[Problem statement] Type out, character for character, the lines of the material below: begin at the line that contains "Zum Fachkreis-Portal" and stop after the line that contains "VIAGGI & TRASPORTI".

· · · · ·

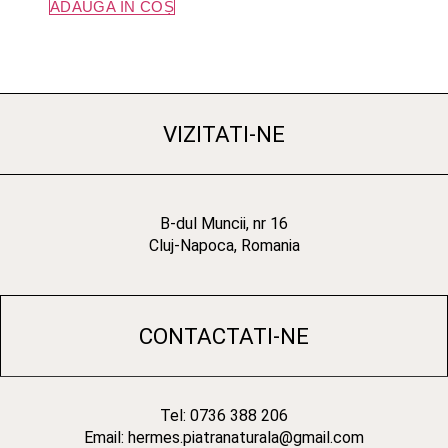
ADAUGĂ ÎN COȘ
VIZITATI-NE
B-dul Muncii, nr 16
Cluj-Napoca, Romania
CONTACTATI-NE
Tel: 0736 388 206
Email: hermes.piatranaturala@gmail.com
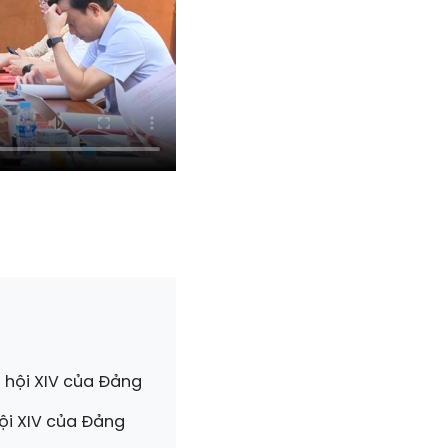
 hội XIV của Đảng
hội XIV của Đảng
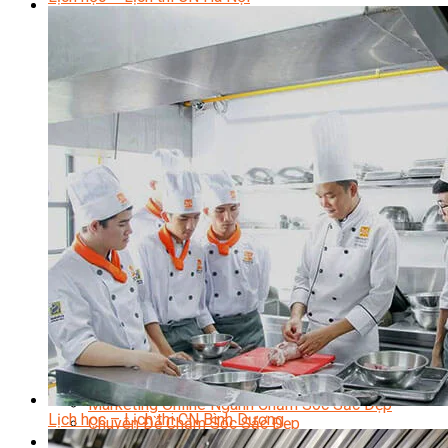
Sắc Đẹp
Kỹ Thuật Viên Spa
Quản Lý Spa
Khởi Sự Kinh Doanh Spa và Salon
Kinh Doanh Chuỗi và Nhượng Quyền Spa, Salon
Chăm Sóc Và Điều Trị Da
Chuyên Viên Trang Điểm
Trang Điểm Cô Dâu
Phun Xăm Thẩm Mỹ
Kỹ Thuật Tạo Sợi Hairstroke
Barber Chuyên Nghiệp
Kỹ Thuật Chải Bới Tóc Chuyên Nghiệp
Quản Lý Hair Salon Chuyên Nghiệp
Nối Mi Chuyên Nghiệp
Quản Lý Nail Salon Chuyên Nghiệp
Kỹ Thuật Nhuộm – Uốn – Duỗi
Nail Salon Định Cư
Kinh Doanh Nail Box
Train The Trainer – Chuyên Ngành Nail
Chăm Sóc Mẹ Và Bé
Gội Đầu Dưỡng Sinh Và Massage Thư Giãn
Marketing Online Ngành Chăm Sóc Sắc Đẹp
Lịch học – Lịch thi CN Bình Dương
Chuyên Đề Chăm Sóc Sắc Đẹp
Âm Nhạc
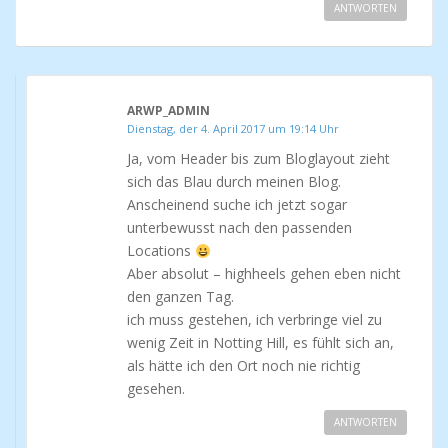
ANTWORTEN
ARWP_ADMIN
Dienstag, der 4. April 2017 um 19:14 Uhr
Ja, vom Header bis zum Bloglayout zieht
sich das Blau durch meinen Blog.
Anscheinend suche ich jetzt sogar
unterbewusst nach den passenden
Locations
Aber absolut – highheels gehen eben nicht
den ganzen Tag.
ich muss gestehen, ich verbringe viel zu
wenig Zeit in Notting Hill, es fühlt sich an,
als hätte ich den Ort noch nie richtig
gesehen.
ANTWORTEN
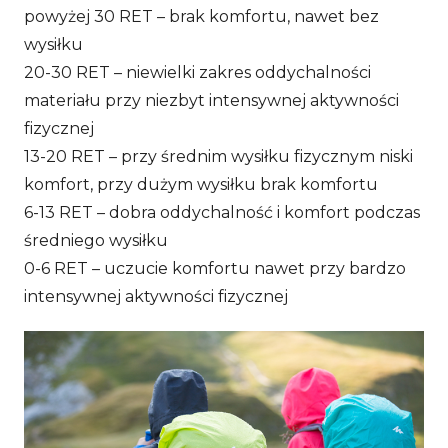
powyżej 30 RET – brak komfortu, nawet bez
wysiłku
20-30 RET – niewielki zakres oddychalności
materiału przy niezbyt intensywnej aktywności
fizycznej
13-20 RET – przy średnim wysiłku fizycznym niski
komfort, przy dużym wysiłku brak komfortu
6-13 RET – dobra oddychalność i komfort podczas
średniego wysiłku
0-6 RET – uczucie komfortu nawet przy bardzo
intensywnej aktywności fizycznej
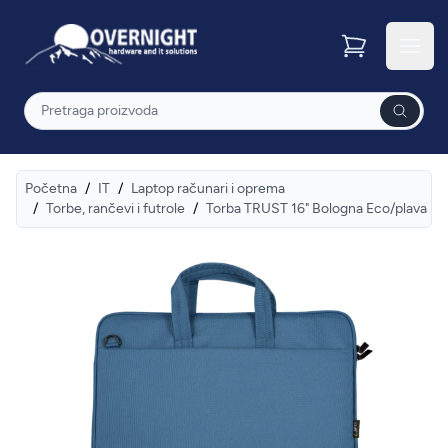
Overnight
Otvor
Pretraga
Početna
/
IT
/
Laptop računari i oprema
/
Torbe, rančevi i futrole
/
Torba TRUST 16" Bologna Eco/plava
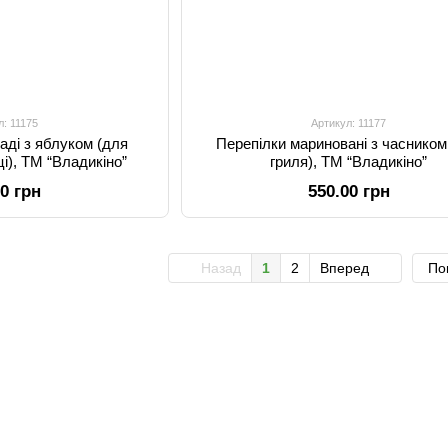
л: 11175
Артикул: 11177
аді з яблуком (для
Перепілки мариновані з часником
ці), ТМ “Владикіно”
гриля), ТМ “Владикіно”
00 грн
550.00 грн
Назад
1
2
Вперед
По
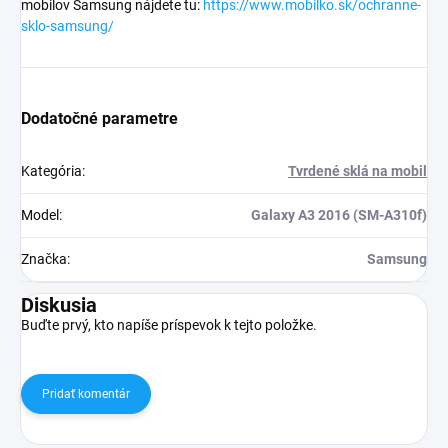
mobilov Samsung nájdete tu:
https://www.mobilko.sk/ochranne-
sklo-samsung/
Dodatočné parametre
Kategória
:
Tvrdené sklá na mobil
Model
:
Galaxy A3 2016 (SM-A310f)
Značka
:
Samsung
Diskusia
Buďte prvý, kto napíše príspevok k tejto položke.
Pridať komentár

· · · · ·

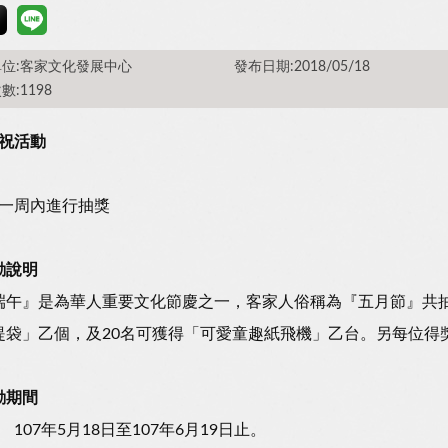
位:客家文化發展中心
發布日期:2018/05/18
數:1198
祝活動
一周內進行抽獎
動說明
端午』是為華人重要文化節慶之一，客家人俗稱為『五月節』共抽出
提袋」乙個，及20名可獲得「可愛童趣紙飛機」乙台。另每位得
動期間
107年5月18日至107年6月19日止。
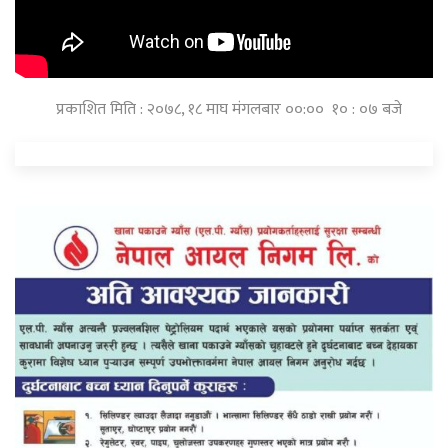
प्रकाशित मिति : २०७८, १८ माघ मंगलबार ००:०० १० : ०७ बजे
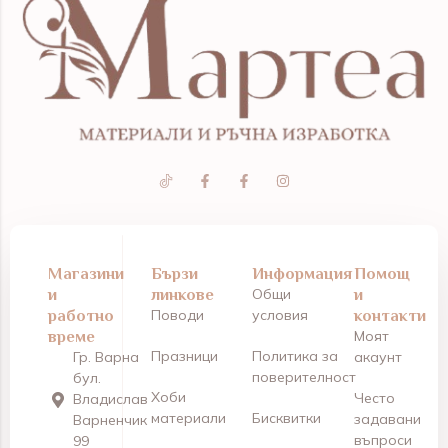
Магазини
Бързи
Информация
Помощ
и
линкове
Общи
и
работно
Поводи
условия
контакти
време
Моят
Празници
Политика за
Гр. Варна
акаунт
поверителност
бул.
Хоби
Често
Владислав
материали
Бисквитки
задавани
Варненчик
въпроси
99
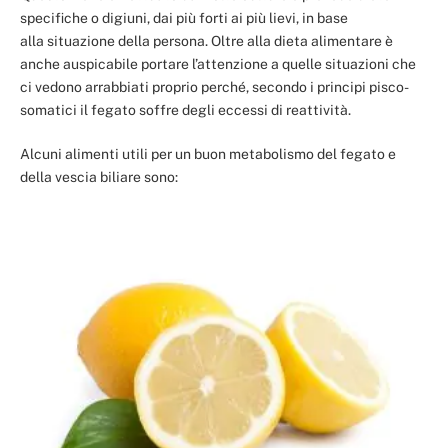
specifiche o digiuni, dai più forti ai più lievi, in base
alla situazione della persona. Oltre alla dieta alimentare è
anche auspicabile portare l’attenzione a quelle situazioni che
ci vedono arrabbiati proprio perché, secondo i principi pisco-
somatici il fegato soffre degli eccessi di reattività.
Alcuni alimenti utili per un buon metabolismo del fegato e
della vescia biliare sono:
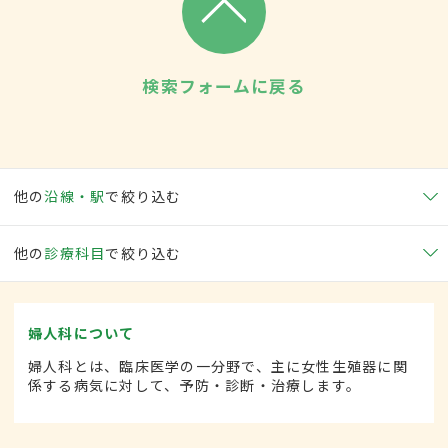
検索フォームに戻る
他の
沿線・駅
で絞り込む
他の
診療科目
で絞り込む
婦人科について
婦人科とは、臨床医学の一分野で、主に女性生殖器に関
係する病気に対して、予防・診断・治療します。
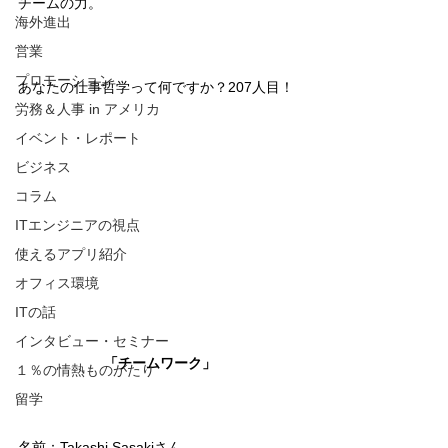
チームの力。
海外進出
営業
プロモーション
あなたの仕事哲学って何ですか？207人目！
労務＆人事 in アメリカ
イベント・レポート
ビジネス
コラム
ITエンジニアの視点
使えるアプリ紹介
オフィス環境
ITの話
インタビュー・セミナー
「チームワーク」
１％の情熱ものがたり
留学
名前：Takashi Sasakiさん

· · · · ·

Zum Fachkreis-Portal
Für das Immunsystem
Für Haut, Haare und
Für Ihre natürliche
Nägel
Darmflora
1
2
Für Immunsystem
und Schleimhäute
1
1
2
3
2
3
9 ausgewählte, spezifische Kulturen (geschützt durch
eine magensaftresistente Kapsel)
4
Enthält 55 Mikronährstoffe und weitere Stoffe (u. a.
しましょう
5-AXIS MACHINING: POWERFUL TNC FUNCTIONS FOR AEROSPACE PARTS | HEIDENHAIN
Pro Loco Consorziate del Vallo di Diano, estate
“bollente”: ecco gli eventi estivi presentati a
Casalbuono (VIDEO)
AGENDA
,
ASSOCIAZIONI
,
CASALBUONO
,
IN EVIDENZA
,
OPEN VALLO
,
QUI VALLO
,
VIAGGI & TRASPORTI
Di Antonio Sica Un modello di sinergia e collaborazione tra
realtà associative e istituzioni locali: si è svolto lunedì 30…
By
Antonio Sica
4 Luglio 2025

· · · · ·

[Result of the exercise]
Zum Fachkreis-Portal
Für das Immunsystem
Für Haut, Haare und
Für Ihre natürliche
Nägel
Darmflora
1
2
Für Immunsystem
und Schleimhäute
1
1
2
3
2
3
9 ausgewählte, spezifische Kulturen (geschützt durch
eine magensaftresistente Kapsel)
4
Enthält 55 Mikronährstoffe und weitere Stoffe (u. a.
しましょう
5-AXIS MACHINING: POWERFUL TNC FUNCTIONS FOR AEROSPACE PARTS | HEIDENHAIN
Pro Loco Consorziate del Vallo di Diano, estate
“bollente”: ecco gli eventi estivi presentati a
Casalbuono (VIDEO)
AGENDA
,
ASSOCIAZIONI
,
CASALBUONO
,
IN EVIDENZA
,
OPEN VALLO
,
QUI VALLO
,
VIAGGI & TRASPORTI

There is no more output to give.